I heard about the Open Table model a few years ago through the OrphanCare ministry of North Way Christian Community.

It’s a national model for providing small group support to a Brother or Sister functioning without a network or resources to move forward. I saw it as an opportunity to mentor someone but with other adult support… meaning all the responsibility wasn’t solely mine!

“Igniting human potential is simple: Relationship.”

Our Table of 6 adults met weekly for 1 year with our Sister, a 19 year old woman who had been on her own for several years. Our Sister set the goals for what she wanted to achieve in our time together and then as a Table we worked with her to help her achieve those. Relationships grew out of our meetings and we became a family. We shared meals, birthdays, shopping trips, prayer requests, countless text messages and so much more.

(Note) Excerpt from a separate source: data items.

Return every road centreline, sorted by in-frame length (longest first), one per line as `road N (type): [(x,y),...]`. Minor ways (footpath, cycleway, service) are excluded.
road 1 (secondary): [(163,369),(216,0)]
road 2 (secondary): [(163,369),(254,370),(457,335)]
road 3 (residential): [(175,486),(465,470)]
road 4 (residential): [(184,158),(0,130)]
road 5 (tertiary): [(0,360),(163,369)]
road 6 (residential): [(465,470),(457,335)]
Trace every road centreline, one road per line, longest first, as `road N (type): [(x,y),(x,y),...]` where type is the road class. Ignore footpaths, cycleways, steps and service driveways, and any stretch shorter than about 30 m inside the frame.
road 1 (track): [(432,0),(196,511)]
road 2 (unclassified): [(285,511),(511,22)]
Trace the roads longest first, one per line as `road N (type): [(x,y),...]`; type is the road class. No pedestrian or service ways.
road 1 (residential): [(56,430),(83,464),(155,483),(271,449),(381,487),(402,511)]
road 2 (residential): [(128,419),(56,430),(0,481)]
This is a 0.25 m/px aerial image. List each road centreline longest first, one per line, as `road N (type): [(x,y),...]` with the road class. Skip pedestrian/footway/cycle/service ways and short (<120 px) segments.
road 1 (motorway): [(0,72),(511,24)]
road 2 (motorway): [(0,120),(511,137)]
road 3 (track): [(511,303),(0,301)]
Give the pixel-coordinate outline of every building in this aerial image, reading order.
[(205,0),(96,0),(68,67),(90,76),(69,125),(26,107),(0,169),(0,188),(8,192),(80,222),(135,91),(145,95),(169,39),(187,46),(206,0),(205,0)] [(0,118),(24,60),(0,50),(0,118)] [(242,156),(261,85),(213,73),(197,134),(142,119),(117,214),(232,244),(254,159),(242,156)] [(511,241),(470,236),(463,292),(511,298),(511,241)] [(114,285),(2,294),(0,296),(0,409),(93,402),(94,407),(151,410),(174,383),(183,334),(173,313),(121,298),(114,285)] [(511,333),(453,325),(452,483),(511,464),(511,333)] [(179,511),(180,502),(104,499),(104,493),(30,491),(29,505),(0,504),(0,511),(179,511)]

Was it all perfect? No…but what family is!?

 

While our official time to meet as a Table has ended, our relationships have not.

“95% of Table participants have long term relationships with one or more of their former Table members.”

I couldn’t be more proud of our Sister and all she’s accomplished. She is so smart and one of the hardest working people I’ve ever met. She’s been through so much and yet she remains positive and loves to encourage others. I feel privileged to have been a part of her journey and can’t wait to see all that the Lord has in store for her.

Learn more about The Open Table at the Imagine Conference!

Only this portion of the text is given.